Answer
See the detailed answer below.
Work Step by Step
$$\color{blue}{\bf [a]}$$
Since the surface is frictionless, the mechanical energy is conserved.
$$E=K+U_e$$
The system is initially at rest, so $K=0$
$$E=U_e=\dfrac{kq_1q_2}{r}$$
where $q_1=q_2$
$$E =\dfrac{kq^2}{r}$$
Plug the known;
$$E =\dfrac{(9\times 10^9)(2\times 10^{-6})^2}{(5\times 10^{-2})}$$
$$E=\color{red}{\bf 0.72}\;\rm J\tag 1$$
$$\color{blue}{\bf [b]}$$
Let's draw the force diagram exerted on on cube of both, as shown below.
The 2-g cube is a rest, the whole system actually is at rest, so the net force exerted on it in the $x$-direction is zero.
So,
$$\sum F_x=F_e-T=m_1a_x=m_1(0)=0$$
Hence,
$$T=F_e=\dfrac{kq^2}{r^2}$$
Plug the known;
$$T= \dfrac{(9\times 10^9)(2\times 10^{-6})^2}{(5\times 10^{-2})^2}$$
$$T=\color{red}{\bf 14.4}\;\rm N$$
$$\color{blue}{\bf [c]}$$
When the string is cut $T=0$, and when the two cubes are far apart, then $r\rightarrow \infty$.

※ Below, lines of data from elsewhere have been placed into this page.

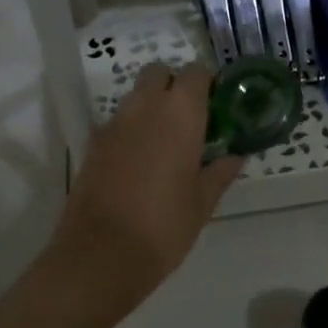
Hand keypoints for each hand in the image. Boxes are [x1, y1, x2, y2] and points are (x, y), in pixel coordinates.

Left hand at [51, 64, 240, 307]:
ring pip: (135, 98)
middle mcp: (144, 108)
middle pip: (158, 74)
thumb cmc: (164, 227)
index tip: (216, 106)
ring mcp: (113, 125)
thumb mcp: (202, 202)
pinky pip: (117, 124)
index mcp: (179, 114)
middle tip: (189, 121)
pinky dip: (131, 131)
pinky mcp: (92, 145)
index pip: (195, 73)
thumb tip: (235, 156)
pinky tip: (139, 164)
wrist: (102, 254)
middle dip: (174, 87)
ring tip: (166, 145)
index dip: (206, 84)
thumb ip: (220, 172)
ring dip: (151, 108)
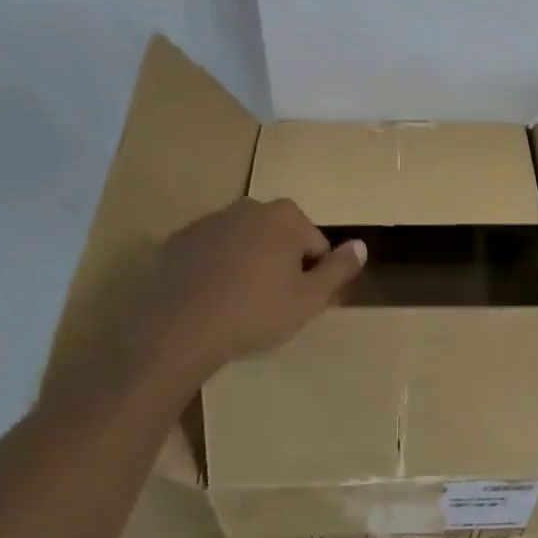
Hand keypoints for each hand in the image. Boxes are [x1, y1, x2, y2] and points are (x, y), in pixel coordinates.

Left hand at [126, 197, 365, 394]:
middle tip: (269, 303)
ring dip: (247, 264)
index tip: (295, 301)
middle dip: (279, 264)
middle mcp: (248, 207)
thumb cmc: (254, 313)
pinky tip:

Noting that the energy is still conserved, and so the momentum,
$$E=K_f+U_{ef}$$
where $U_{ef}=0$ since $r\rightarrow \infty$,
$$E=\frac{1}{2}m_1v_1^2+\frac{1}{2}m_2v_2^2$$
Plug from (1),
$$0.72=\frac{1}{2}\left[ m_1v_1^2+ m_2v_2^2\right]$$
$$1.44= m_1v_1^2+ m_2v_2^2 $$
Recalling that $m_2=2m_1$
$$1.44= m_1v_1^2+ 2m_1v_2^2 \tag 2 $$
The momentum is conserved,
$$p_f=p_i$$
$$p_f=0$$
$$m_1v_1+m_2v_2=0$$
$$m_1v_1+2m_1v_2=0$$
Hence,
$$ v_1=-2 v_2 \tag 3$$
Plug into (2),
$$1.44= m_1(-2 v_2)^2+ 2m_1v_2^2 $$
$$1.44= 4m_1 v_2^2+ 2m_1v_2^2 $$
$$1.44= 6m_1v_2^2 $$
Thus,
$$v_2=\pm\sqrt{\dfrac{1.44}{6(2\times 10^{-3})}}$$
$$v_2=\color{red}{\bf -10.95}\;\rm m/s$$
The negative sign is due to the direction of velocity which is toward the left.
Plugging into (3),
$$v_2=\color{red}{\bf +21.9}\;\rm m/s$$
The positive sign is due to the direction of velocity which is toward the right.